Ward pulled the lever to spring the trap at 1:15 p.m. and all five convicted men dropped to their deaths. Even without a grandstand, some 1,000 men witnessed the execution from the buildings around the courthouse or while crowded in the yard. Dr. Goodfellow examined the bodies and pronounced them dead at 1:40 p.m.
The February 23 edition of the Tombstone Epitaph carried a full account of the lynching of Heith. Two paragraphs from this article explain why the people of Bisbee were motivated to go to Tombstone and take the law into their own hands:
When Judge Pinney sentenced Heith to be confined in the Yuma Penitentiary for life, for complicity in the Bisbee murders, a conviction seized the people that this man who, in the minds of all, was guilty of planning and carrying out one of the most heinous crimes ever committed within our borders, was not only going to escape his just punishment, death, but that, sooner or later, he would again be at large, breathing the free air of heaven and probably planning more crime, even greater in magnitude, if such were possible, than the late robbery and murders at Bisbee.
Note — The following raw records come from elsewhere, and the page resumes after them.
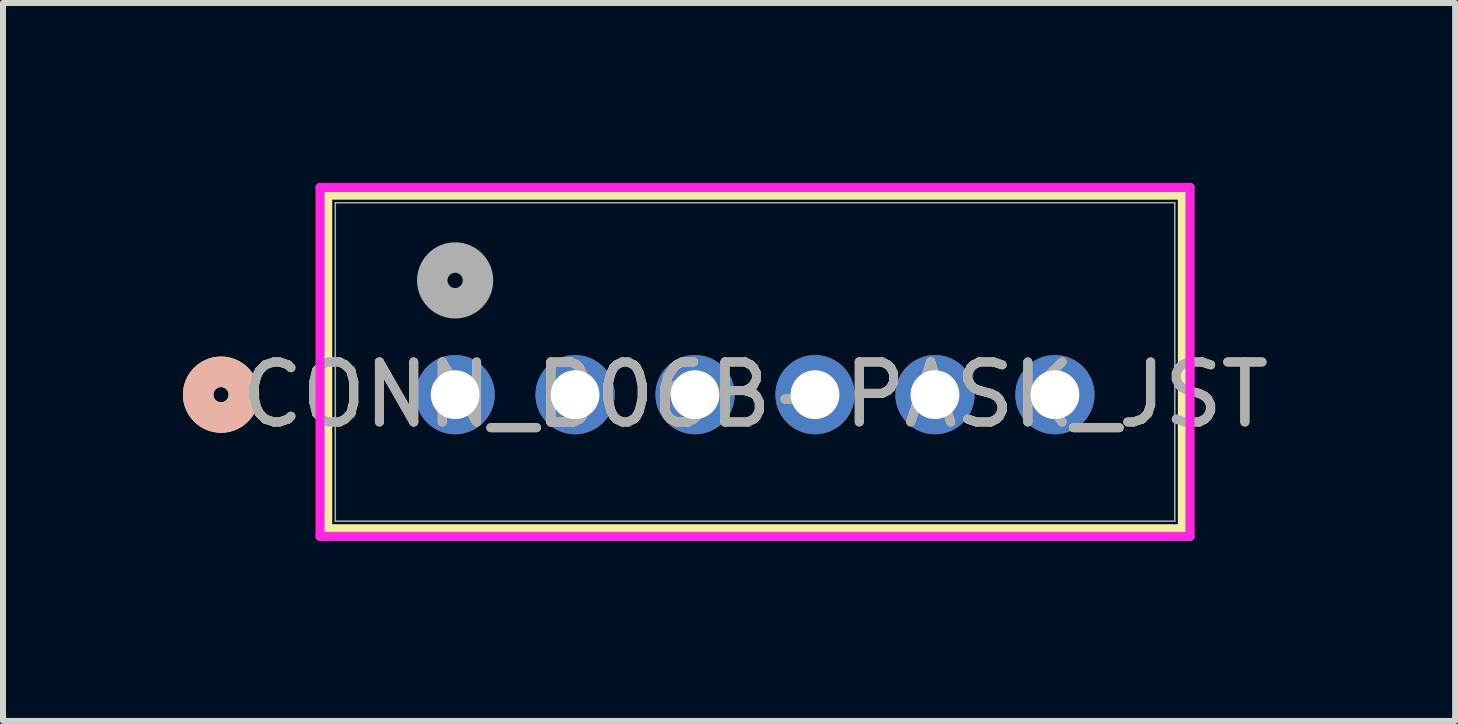
<source format=kicad_pcb>
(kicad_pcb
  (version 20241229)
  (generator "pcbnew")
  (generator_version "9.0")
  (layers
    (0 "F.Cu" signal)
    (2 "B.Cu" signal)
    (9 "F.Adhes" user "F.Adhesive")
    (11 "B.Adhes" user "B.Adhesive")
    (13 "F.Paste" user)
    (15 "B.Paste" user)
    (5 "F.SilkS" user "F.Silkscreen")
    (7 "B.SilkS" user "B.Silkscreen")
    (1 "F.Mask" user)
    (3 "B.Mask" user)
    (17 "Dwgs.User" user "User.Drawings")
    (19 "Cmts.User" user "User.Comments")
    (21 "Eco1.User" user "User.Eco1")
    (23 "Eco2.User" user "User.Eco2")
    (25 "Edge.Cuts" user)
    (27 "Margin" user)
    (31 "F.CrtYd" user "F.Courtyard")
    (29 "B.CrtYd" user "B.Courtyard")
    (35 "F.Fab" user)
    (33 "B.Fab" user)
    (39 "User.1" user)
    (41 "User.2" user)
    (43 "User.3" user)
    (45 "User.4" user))
  (footprint "CONN_B06B-PASK_JST"
    (layer "F.Cu")
    (at 4.538 3.53)
    (property "Reference" "CONN_B06B-PASK_JST" (at 5 0 0) (unlocked yes) (layer "F.SilkS") (effects (font (size 1 1) (thickness 0.15))))
    (attr through_hole)
    (fp_line (start -2.125 -3.327) (end -2.125 2.236) (stroke (width 0.152) (type solid)) (layer "F.SilkS"))
    (fp_line (start -2.125 2.236) (end 12.125 2.236) (stroke (width 0.152) (type solid)) (layer "F.SilkS"))
    (fp_line (start 12.125 -3.327) (end -2.125 -3.327) (stroke (width 0.152) (type solid)) (layer "F.SilkS"))
    (fp_line (start 12.125 2.236) (end 12.125 -3.327) (stroke (width 0.152) (type solid)) (layer "F.SilkS"))
    (fp_circle (center -3.903 0) (end -3.522 0) (stroke (width 0.508) (type solid)) (fill no) (layer "F.SilkS"))
    (fp_circle (center -3.903 0) (end -3.522 0) (stroke (width 0.508) (type solid)) (fill no) (layer "B.SilkS"))
    (fp_line (start -2.252 -3.454) (end -2.252 2.363) (stroke (width 0.152) (type solid)) (layer "F.CrtYd"))
    (fp_line (start -2.252 2.363) (end 12.252 2.363) (stroke (width 0.152) (type solid)) (layer "F.CrtYd"))
    (fp_line (start 12.252 -3.454) (end -2.252 -3.454) (stroke (width 0.152) (type solid)) (layer "F.CrtYd"))
    (fp_line (start 12.252 2.363) (end 12.252 -3.454) (stroke (width 0.152) (type solid)) (layer "F.CrtYd"))
    (fp_line (start -1.998 -3.2) (end -1.998 2.109) (stroke (width 0.025) (type solid)) (layer "F.Fab"))
    (fp_line (start -1.998 2.109) (end 11.998 2.109) (stroke (width 0.025) (type solid)) (layer "F.Fab"))
    (fp_line (start 11.998 -3.2) (end -1.998 -3.2) (stroke (width 0.025) (type solid)) (layer "F.Fab"))
    (fp_line (start 11.998 2.109) (end 11.998 -3.2) (stroke (width 0.025) (type solid)) (layer "F.Fab"))
    (fp_circle (center 0 -1.905) (end 0.381 -1.905) (stroke (width 0.508) (type solid)) (fill no) (layer "F.Fab"))
    (fp_text user "${REFERENCE}" (at 5 0 0) (unlocked yes) (layer "F.Fab") (effects (font (size 1 1) (thickness 0.15))))
    (pad "1" thru_hole circle (at 0 0) (size 1.321 1.321) (drill 0.813) (layers "*.Cu" "*.Mask"))
    (pad "2" thru_hole circle (at 2 0) (size 1.321 1.321) (drill 0.813) (layers "*.Cu" "*.Mask"))
    (pad "3" thru_hole circle (at 4 0) (size 1.321 1.321) (drill 0.813) (layers "*.Cu" "*.Mask"))
    (pad "4" thru_hole circle (at 6 0) (size 1.321 1.321) (drill 0.813) (layers "*.Cu" "*.Mask"))
    (pad "5" thru_hole circle (at 8 0) (size 1.321 1.321) (drill 0.813) (layers "*.Cu" "*.Mask"))
    (pad "6" thru_hole circle (at 10 0) (size 1.321 1.321) (drill 0.813) (layers "*.Cu" "*.Mask")))
  (gr_rect
    (start -3 -3)
    (end 21.21 8.969)
    (stroke (width 0.1) (type default))
    (fill no)
    (layer "Edge.Cuts")))
</source>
This feeling, coupled with the statement that his attorney intended making an appeal in his case to the Supreme Court, and that his father, who is said to be a man of wealth in Texas, would reach here in a day or two, to enter into the defense of his son, were the causes that led to the hanging of Heith yesterday morning.
Today the courthouse in Tombstone is a museum. About halfway down the main corridor, a short flight of steps leads down to an exit door. At the top of the steps, the names of the men who walked down these steps to their deaths on the gallows are posted: Dan Dowd, Tex Howard, Red Sample, William Delaney and Dan Kelly. At Bisbee, the last mines closed in 1975, but the town survived and saw a rebirth in the 1990s as a scenic artists’ colony. In 2000 the population was just over 6,000.